In the proposed rule released in November, EPA suggested lowering the standard to 65 or 70 ppb. Advocates for the manufacturing, agriculture and energy industries argued lowering the standard at all would be unnecessarily costly, while environmentalists and climate change advocates hoped for an even stricter standard, at 60 ppb.

The National Association of Manufacturers today called the final rule “overly burdensome, costly and misguided.”

In a release, NAM President and CEO Jay Timmons said, “After an unprecedented level of outreach by manufacturers and other stakeholders, the worst-case scenario was avoided. However, make no mistake: The new ozone standard will inflict pain on companies that build things in America - and destroy job opportunities for American workers.”

The U.S. Chamber of Commerce issued a statement as well, suggesting that non-compliance with the standard “could halt business expansion and employment growth across the country” because the Clean Air Act authorizes the federal government to withhold transportation funding from noncompliant counties.
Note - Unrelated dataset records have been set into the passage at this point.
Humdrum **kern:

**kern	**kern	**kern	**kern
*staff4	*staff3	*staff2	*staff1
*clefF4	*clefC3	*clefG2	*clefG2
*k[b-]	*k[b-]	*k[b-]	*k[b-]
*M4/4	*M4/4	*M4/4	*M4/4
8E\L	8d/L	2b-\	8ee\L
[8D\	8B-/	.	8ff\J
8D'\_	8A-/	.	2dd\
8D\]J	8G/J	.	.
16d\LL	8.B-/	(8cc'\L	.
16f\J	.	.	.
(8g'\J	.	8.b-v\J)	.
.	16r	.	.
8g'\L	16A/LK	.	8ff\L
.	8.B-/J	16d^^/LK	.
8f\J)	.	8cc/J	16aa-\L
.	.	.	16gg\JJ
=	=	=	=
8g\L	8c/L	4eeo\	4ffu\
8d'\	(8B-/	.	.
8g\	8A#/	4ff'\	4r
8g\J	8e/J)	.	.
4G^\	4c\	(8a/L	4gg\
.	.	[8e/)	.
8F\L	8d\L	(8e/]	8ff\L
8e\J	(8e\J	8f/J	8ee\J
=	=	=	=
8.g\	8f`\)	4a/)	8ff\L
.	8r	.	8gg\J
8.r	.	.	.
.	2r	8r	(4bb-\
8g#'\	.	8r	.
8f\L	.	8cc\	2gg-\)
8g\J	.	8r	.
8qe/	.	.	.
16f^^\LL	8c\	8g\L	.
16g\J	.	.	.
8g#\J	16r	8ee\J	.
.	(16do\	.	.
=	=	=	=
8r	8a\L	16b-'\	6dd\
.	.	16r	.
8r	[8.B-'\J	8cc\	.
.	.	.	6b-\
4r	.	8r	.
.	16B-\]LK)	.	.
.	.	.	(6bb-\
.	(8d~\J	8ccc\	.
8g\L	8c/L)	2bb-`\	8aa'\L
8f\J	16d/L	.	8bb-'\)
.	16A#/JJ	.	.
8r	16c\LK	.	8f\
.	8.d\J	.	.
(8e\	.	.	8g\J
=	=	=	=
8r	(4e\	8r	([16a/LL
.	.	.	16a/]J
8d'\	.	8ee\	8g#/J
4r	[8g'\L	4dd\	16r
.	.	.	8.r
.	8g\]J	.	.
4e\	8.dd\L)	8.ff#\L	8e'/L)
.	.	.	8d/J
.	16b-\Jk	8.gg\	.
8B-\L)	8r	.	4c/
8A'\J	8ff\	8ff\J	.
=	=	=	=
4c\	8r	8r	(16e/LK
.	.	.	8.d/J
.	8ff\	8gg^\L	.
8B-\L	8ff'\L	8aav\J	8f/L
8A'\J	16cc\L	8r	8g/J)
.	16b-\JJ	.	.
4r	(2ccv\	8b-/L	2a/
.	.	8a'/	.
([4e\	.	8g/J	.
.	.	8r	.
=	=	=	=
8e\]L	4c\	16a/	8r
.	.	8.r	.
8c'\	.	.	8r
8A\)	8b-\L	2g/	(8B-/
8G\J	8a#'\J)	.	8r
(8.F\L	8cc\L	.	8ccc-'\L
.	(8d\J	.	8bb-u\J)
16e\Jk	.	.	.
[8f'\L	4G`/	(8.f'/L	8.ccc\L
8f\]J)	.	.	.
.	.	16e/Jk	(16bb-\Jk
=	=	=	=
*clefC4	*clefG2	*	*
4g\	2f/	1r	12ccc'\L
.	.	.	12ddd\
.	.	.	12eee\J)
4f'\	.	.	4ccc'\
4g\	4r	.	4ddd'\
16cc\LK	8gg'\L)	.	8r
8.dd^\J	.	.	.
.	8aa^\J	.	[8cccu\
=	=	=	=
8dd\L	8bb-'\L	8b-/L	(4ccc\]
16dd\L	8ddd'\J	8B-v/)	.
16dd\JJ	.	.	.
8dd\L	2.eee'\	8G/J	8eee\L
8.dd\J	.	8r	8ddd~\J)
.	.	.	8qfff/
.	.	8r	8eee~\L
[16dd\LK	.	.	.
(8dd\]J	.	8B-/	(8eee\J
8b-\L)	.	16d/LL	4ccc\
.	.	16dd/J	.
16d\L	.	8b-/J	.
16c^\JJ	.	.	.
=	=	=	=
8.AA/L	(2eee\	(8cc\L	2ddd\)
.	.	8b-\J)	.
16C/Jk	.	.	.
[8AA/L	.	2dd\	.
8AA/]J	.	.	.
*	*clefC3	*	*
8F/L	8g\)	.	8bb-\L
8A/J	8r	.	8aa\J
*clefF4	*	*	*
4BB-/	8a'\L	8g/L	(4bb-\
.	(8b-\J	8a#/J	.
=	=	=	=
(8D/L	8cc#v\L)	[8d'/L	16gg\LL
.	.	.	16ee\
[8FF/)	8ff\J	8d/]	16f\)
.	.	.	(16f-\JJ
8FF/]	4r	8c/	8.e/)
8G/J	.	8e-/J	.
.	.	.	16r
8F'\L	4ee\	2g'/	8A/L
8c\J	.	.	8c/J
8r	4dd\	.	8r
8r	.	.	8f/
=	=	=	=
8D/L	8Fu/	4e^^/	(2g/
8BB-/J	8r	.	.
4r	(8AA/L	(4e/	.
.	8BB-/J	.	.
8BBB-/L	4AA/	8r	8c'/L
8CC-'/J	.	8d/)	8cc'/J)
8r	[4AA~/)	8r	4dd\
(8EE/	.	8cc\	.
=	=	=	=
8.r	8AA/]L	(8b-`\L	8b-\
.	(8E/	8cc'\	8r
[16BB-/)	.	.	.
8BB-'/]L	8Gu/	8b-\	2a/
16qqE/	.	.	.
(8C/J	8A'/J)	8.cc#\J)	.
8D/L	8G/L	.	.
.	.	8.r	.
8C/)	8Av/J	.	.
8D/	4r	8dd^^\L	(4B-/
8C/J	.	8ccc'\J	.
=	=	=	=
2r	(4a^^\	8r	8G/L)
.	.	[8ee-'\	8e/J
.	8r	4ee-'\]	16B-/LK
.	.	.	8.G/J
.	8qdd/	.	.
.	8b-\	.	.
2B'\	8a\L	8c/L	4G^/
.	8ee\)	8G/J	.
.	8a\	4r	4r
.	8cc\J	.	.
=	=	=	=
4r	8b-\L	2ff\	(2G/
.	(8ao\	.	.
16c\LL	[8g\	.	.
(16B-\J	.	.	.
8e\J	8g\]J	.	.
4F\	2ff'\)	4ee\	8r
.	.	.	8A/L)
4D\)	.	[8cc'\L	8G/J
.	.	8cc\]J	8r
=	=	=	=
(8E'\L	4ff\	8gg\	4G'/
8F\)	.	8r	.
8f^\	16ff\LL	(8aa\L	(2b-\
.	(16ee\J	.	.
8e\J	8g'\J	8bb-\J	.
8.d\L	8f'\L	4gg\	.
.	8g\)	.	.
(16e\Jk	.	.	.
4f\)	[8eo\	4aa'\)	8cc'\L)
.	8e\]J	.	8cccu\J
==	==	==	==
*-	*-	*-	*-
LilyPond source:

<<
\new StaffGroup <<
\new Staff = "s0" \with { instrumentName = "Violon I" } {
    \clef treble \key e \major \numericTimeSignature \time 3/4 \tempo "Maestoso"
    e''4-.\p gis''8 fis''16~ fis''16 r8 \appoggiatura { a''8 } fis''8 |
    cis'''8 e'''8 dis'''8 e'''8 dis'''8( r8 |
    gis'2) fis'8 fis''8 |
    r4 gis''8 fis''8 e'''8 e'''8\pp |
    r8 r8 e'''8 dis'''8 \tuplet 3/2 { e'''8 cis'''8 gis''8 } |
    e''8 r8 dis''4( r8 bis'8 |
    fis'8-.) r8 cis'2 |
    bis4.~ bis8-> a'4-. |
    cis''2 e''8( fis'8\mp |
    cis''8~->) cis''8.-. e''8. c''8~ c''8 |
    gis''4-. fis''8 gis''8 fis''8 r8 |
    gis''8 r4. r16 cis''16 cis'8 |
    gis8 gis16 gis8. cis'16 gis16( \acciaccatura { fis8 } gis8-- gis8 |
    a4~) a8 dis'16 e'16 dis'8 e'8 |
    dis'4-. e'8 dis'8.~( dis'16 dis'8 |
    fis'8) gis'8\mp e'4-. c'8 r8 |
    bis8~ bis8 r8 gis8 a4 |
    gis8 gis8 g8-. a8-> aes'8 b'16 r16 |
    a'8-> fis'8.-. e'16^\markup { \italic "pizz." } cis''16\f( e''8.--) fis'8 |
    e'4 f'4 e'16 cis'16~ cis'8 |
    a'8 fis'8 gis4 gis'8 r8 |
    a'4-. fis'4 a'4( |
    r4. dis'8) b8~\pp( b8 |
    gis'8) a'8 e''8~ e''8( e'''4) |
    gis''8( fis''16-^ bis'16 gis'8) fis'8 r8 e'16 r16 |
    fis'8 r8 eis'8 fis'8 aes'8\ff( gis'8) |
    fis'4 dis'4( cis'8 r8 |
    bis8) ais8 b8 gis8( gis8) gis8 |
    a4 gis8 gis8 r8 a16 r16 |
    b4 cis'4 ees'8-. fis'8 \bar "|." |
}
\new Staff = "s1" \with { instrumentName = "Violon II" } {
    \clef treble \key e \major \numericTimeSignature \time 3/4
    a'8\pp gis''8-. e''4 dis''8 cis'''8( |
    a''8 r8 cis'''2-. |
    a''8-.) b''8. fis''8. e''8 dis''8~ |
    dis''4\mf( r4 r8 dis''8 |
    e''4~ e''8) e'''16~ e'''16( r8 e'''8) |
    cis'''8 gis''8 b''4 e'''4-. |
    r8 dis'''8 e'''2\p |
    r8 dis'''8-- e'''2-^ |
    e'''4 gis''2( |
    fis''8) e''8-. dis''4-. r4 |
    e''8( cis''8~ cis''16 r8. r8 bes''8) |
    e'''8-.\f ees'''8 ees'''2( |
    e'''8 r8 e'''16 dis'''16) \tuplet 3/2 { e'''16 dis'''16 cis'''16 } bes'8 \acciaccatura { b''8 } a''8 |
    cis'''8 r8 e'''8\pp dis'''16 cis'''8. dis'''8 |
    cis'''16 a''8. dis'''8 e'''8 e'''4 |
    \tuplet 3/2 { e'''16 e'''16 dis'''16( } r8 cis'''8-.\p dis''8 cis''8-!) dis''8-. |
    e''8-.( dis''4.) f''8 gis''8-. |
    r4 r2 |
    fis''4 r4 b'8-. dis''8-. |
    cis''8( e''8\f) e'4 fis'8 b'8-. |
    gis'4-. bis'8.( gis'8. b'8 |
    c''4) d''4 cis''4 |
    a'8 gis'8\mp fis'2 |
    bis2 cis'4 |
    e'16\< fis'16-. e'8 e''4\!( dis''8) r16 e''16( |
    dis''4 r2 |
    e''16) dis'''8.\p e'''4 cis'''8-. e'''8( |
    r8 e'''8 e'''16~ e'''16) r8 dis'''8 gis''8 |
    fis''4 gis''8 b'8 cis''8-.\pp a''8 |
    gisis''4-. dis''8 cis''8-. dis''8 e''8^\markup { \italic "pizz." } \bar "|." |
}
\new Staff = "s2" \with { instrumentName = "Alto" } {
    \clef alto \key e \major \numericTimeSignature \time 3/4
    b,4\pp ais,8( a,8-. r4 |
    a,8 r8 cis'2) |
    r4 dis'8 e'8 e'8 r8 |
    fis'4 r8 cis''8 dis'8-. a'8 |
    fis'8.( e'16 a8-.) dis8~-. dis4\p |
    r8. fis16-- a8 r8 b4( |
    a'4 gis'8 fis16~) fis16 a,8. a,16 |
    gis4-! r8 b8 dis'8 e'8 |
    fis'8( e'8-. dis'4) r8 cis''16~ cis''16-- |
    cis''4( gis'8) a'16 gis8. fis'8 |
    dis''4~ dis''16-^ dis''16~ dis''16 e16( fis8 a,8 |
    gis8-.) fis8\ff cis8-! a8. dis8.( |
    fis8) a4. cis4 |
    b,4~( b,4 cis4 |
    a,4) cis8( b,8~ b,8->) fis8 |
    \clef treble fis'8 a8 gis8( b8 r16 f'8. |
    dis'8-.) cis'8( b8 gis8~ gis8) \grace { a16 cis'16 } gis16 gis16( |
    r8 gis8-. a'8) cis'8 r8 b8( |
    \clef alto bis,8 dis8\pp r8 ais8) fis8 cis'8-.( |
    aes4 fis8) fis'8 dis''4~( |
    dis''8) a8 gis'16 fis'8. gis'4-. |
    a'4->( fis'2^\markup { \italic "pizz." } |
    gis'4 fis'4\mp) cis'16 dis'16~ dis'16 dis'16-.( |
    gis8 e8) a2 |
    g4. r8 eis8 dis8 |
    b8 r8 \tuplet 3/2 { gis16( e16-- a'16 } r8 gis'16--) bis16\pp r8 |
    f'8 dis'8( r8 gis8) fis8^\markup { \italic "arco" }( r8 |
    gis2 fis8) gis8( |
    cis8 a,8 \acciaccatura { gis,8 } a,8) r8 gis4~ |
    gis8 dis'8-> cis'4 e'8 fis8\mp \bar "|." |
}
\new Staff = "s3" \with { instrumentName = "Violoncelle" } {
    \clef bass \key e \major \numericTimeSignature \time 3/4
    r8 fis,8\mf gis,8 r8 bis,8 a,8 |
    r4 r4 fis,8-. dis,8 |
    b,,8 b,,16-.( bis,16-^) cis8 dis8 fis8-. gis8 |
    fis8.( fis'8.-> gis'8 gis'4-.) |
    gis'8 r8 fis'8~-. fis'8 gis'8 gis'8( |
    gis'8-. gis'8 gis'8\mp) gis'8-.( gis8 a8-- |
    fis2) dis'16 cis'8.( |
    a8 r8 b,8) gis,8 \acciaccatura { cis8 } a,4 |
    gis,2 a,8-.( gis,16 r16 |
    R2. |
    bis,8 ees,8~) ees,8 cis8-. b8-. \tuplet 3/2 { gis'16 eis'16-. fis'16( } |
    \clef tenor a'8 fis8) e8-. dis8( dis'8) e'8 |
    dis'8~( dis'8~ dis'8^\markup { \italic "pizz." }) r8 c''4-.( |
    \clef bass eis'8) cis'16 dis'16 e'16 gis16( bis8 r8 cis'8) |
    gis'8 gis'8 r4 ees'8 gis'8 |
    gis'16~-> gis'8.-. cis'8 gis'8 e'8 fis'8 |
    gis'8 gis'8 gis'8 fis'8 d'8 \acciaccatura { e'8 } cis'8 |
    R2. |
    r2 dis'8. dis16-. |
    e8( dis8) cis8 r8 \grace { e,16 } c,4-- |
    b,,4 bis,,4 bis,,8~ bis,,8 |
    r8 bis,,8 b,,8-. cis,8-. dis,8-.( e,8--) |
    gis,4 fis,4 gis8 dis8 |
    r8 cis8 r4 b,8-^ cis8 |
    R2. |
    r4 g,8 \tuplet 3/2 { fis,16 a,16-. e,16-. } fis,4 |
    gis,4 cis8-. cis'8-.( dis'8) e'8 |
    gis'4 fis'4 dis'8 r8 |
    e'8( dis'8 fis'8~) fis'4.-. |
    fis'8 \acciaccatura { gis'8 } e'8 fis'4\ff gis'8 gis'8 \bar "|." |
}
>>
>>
“We will now look at all available options to help ease the harmful impacts of this rule, which unfairly punishes localities and businesses that have been making great progress on air quality for decades,” said Bruce Josten, the Chamber's executive vice president for government affairs.

McCarthy said she didn't “anticipate sanctions being apart of the equation at all.” The EPA has only withheld funding in a handful of circumstances when states didn't complete or get approvable on air quality mitigation plans in the past, she said.

“This standard is achievable,” she continued, “We know how to do this, we've done it before, and we're on track to do it again.”